=== Supplied material ===
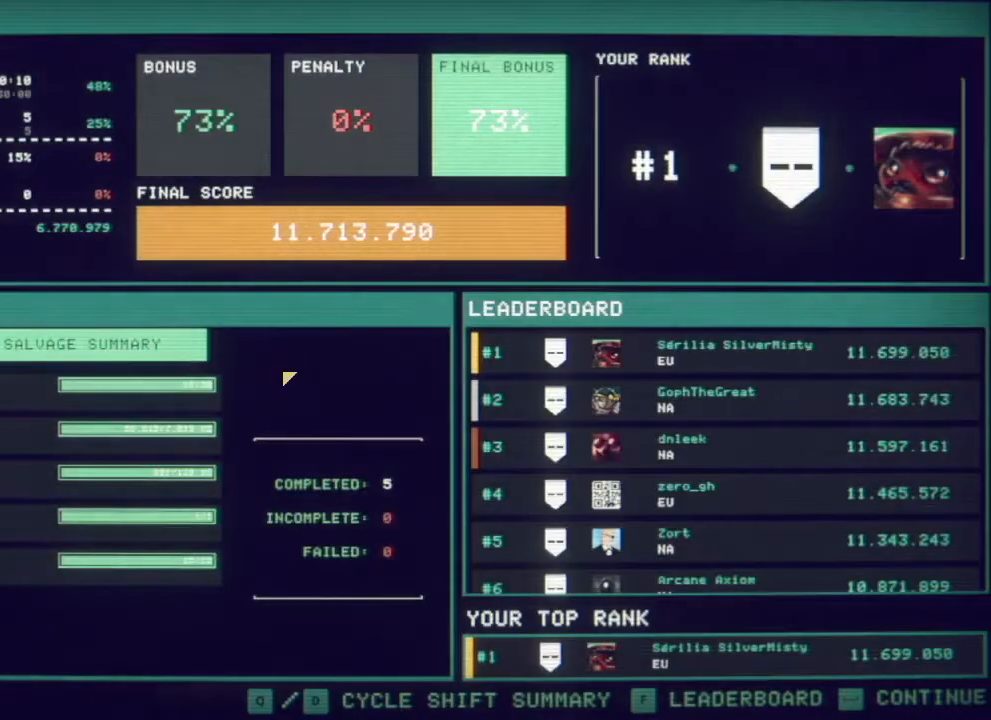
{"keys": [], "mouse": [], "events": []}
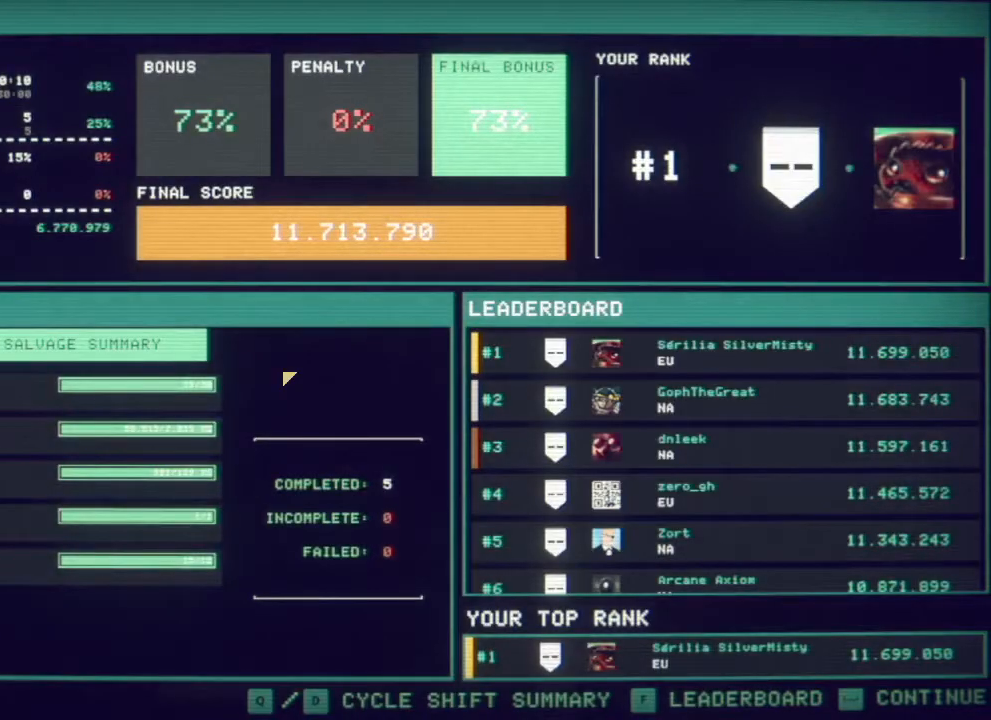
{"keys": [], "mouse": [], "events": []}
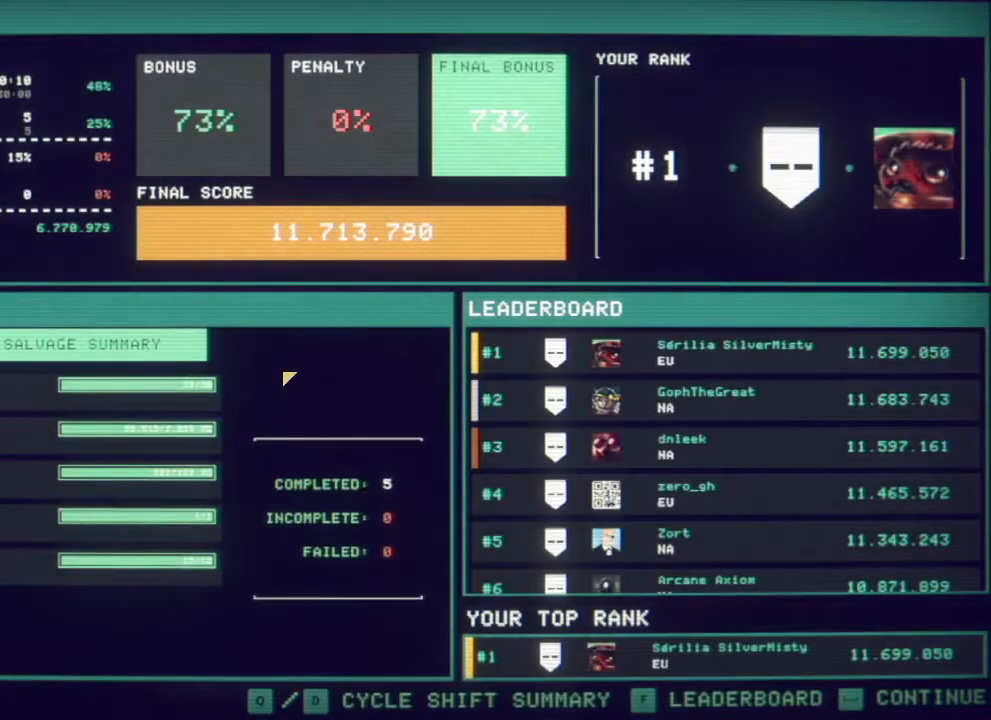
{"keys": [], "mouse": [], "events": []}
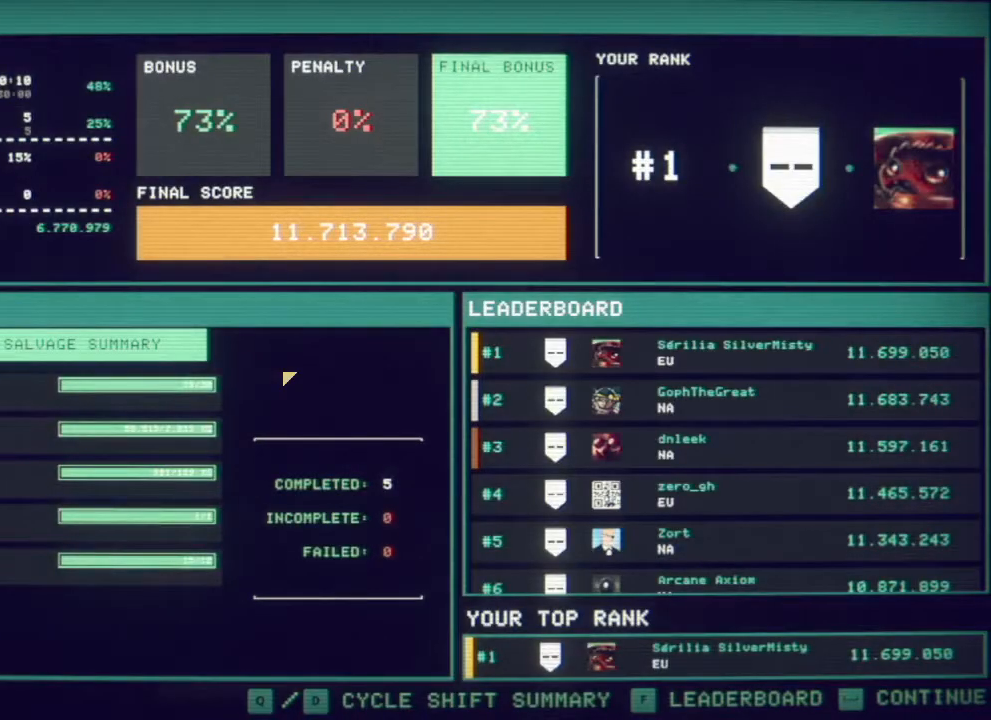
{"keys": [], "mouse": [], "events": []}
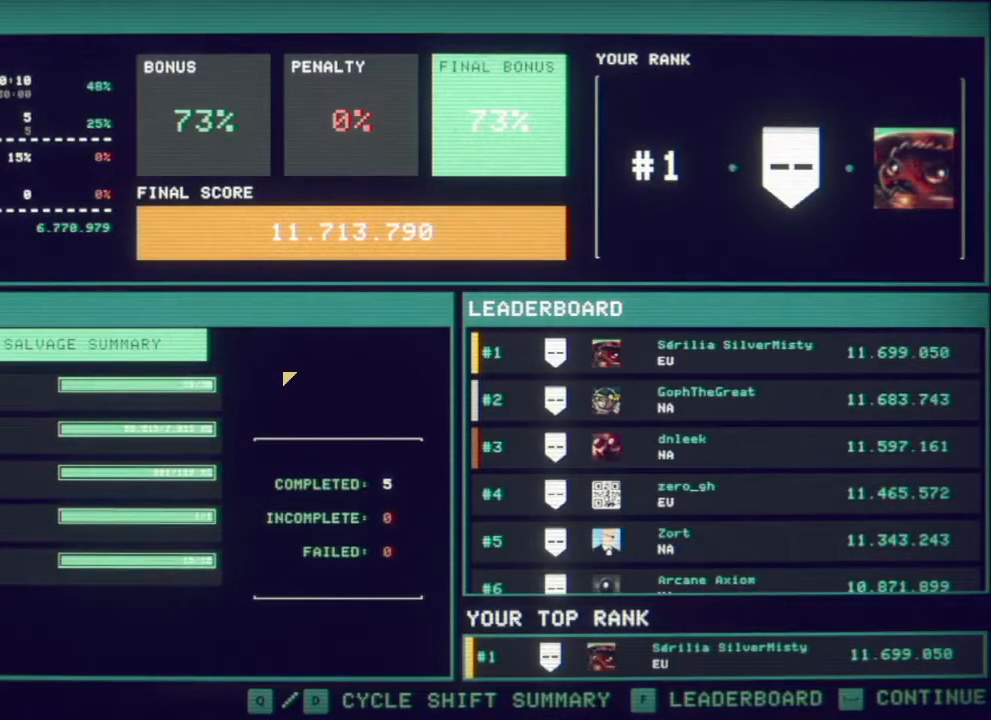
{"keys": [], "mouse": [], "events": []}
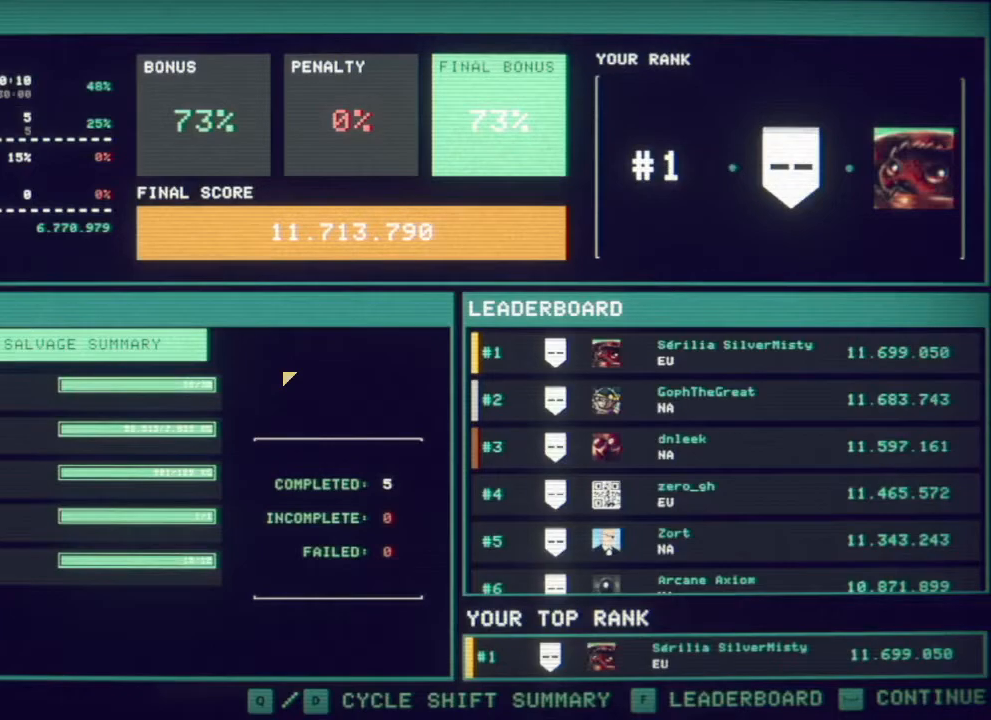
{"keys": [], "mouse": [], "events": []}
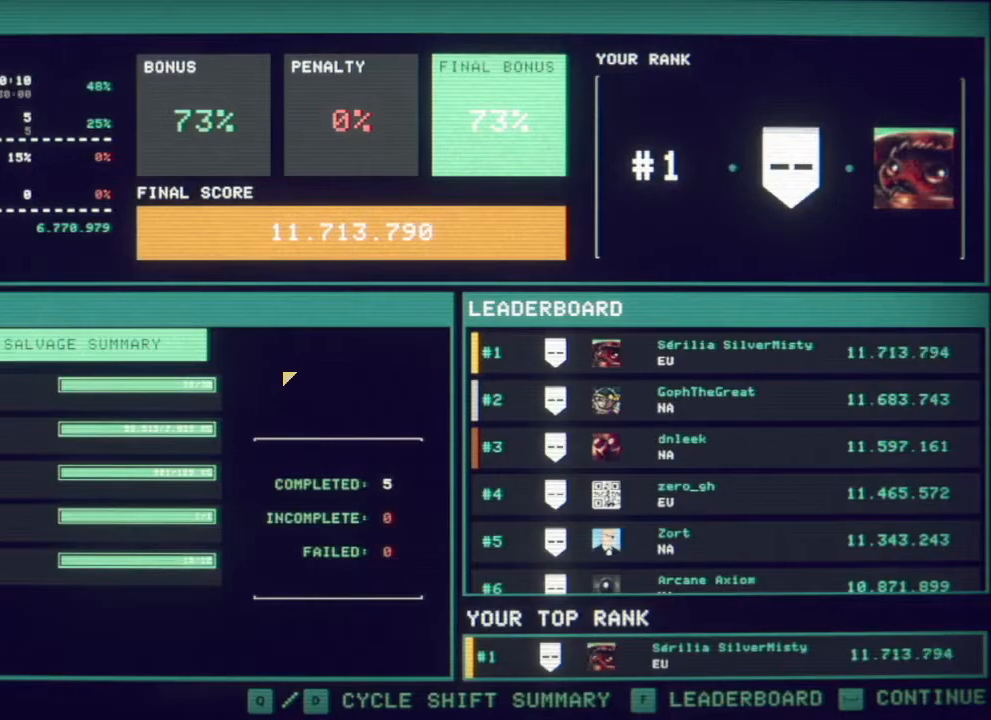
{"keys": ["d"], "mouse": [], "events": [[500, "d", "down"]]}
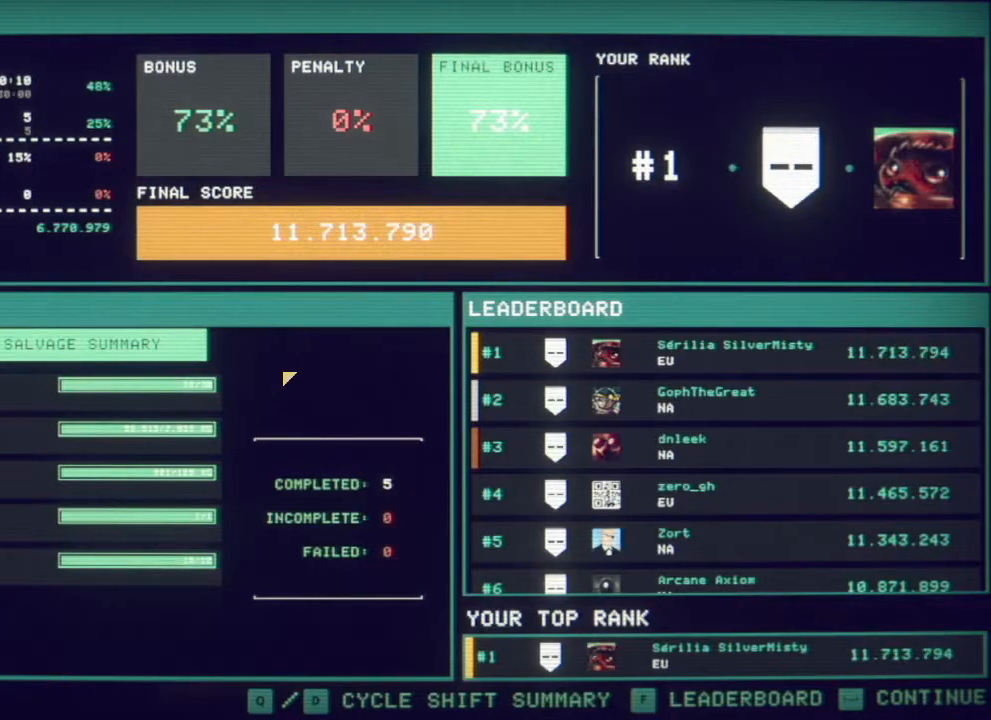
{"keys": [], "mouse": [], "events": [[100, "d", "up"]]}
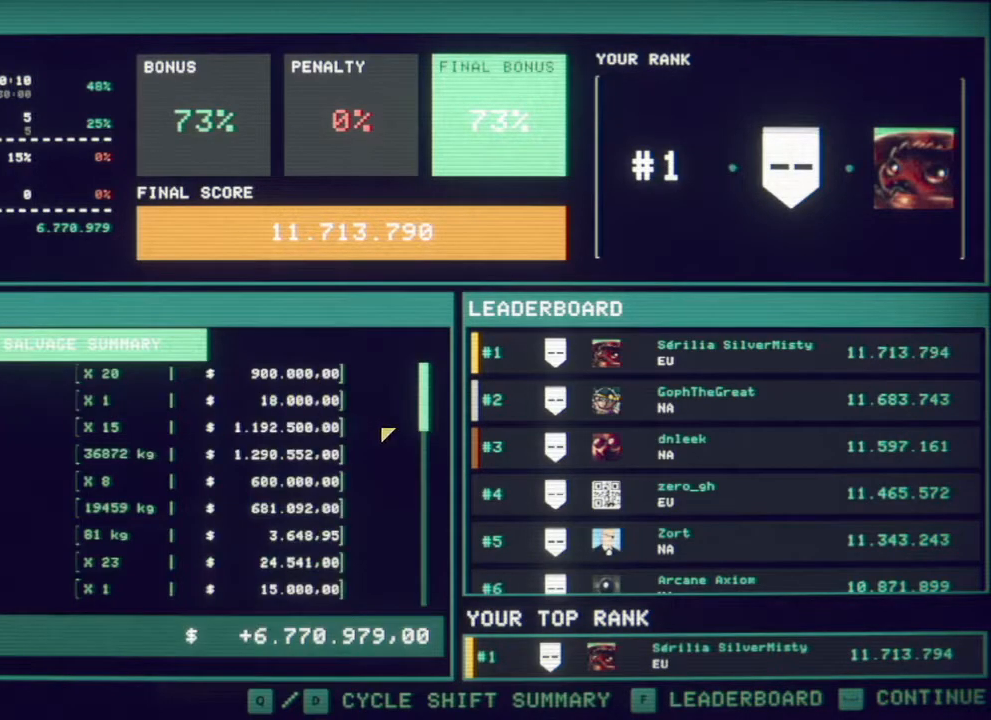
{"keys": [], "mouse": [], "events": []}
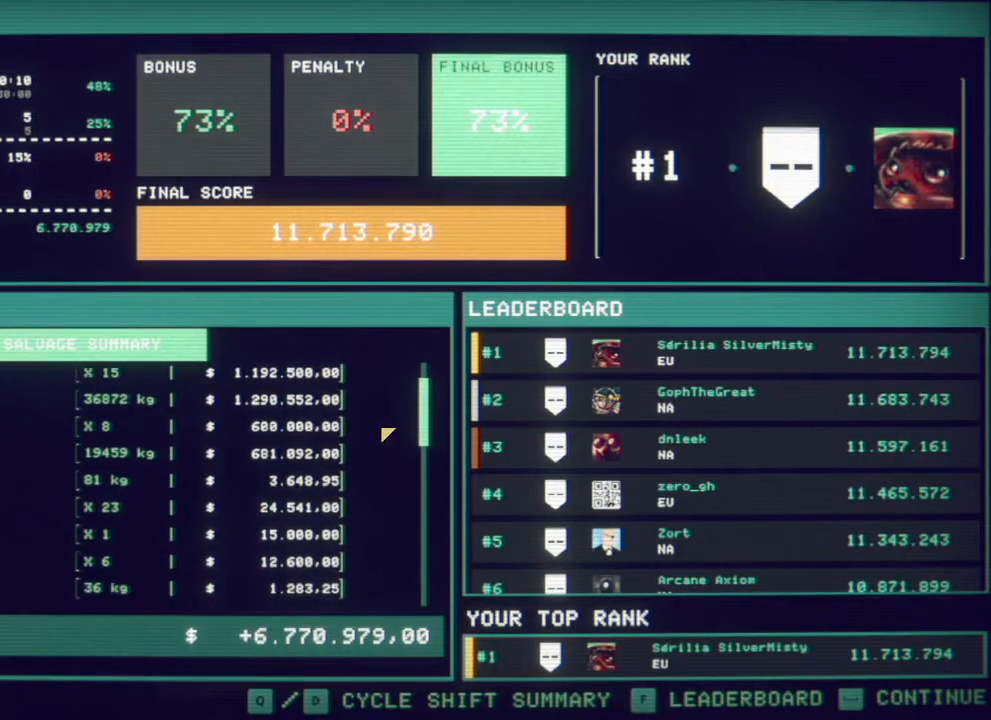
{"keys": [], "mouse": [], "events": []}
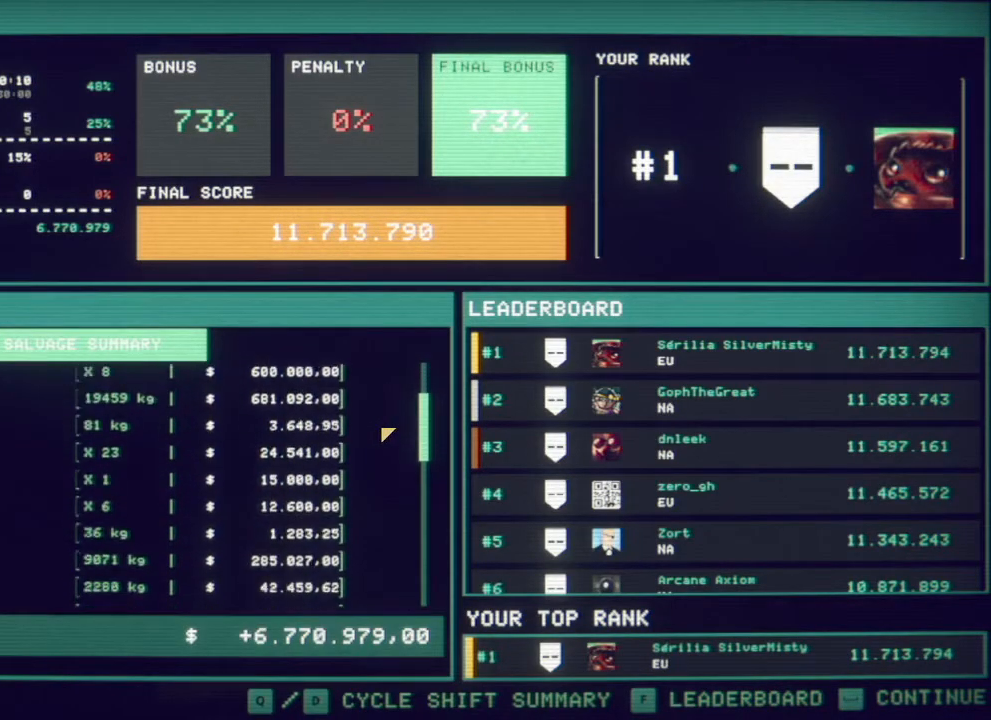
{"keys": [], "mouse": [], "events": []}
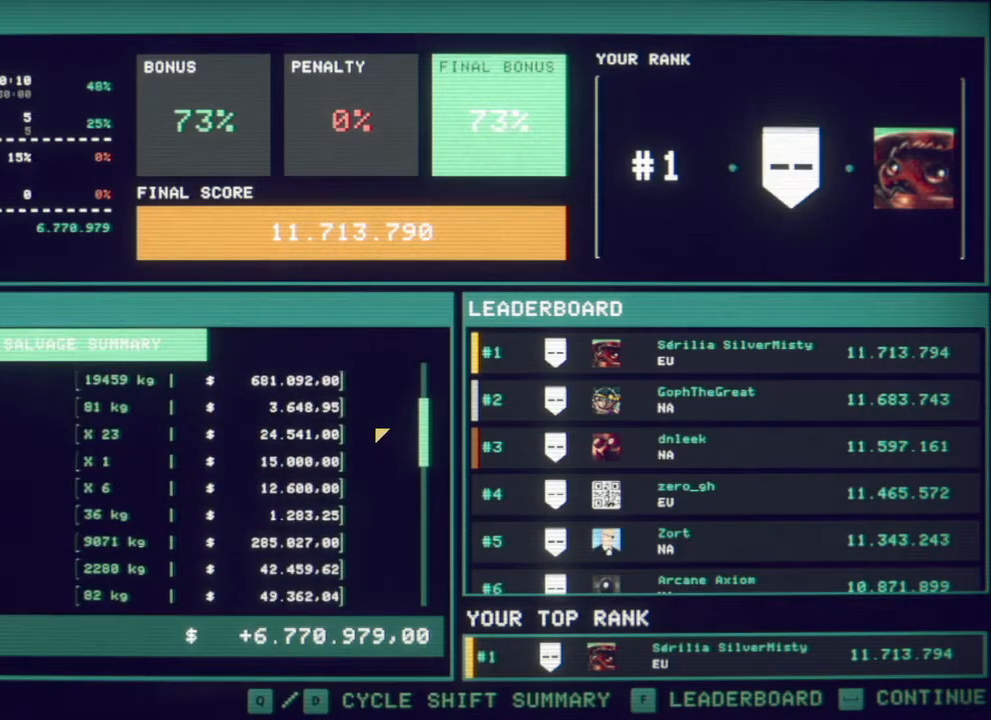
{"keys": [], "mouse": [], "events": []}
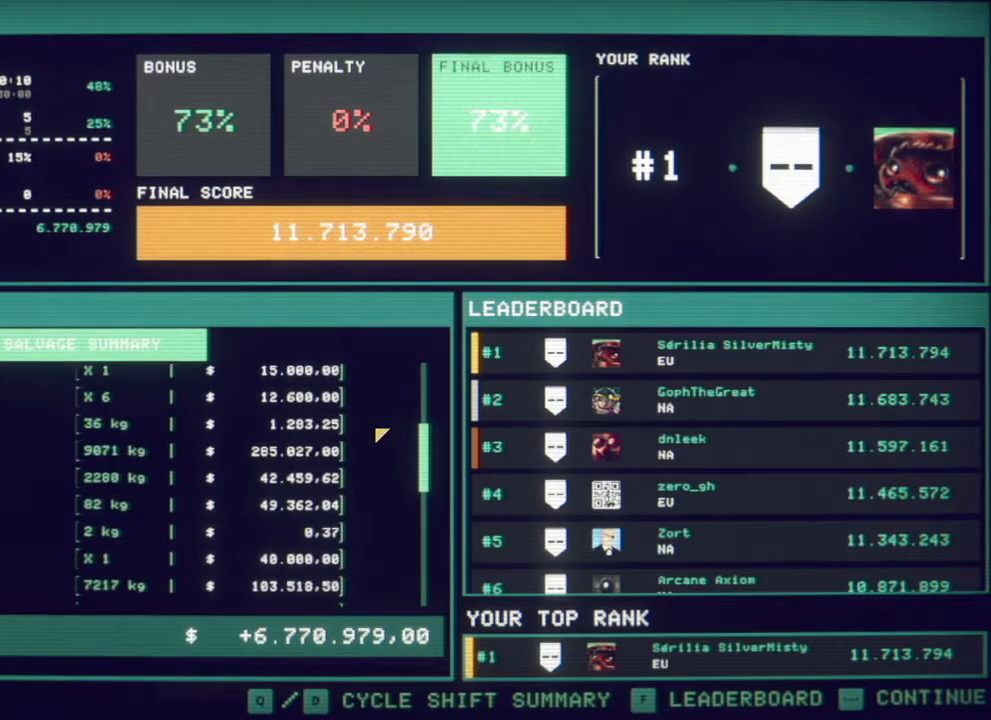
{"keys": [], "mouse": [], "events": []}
===
Write out all the records again, exactly, minus any pictures.

{"keys": [], "mouse": [], "events": []}
{"keys": [], "mouse": [], "events": []}
{"keys": [], "mouse": [], "events": []}
{"keys": [], "mouse": [], "events": []}
{"keys": [], "mouse": [], "events": []}
{"keys": [], "mouse": [], "events": []}
{"keys": ["d"], "mouse": [], "events": [[500, "d", "down"]]}
{"keys": [], "mouse": [], "events": [[100, "d", "up"]]}
{"keys": [], "mouse": [], "events": []}
{"keys": [], "mouse": [], "events": []}
{"keys": [], "mouse": [], "events": []}
{"keys": [], "mouse": [], "events": []}
{"keys": [], "mouse": [], "events": []}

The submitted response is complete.